Genomic rearrangements were first used for phylogenetic analysis in the late 1920s, but it was not until the 1990s that this approach was revived, with the advent of genome sequencing. G. Watterson et al. proposed to measure the inversion distance between two genomes, J. Palmer et al. studied the evolution of mitochondrial and chloroplast genomes, and D. Sankoff and W. Day published the first algorithmic paper on phylogenetic inference from rearrangement data, giving rise to a fertile field of mathematical, algorithmic, and biological research.

Distance measures for sequence data are simple to define, but those based on rearrangements proved to be complex mathematical objects. The first approaches for phylogenetic inference from rearrangement data, due to D. Sankoff, used model-free distances, such as synteny (colocation on a chromosome) or breakpoints (disrupted adjacencies). The development of algorithms for distance and median computations led to modeling approaches based on biological mechanisms. However, the multiplicity of such mechanisms pose serious challenges. A unifying framework, proposed by S. Yancopoulos et al. and popularized by D. Sankoff, has supported major advances, such as precise distance corrections and efficient algorithms for median estimation, thereby enabling phylogenetic inference using both distance and maximum-parsimony methods.
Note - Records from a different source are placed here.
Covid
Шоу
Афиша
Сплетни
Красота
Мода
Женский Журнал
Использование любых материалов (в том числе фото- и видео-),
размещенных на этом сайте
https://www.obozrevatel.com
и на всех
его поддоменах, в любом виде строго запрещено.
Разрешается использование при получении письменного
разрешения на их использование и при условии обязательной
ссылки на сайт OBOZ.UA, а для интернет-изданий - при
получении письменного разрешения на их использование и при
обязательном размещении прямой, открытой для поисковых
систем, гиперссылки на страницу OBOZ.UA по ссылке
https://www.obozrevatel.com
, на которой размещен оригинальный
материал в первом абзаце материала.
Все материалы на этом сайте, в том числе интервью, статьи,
Likelihood-based methods outperform distance and maximum-parsimony methods, but using such methods with rearrangements has proved problematic. Thus we have returned to an approach we first proposed 12 years ago: encoding the genome structure into sequences and using likelihood methods on these sequences. With a suitable a bias in the ground probabilities, we attain levels of performance comparable to the best sequence-based methods. Unsurprisingly, the idea of injecting such a bias was first proposed by D. Sankoff.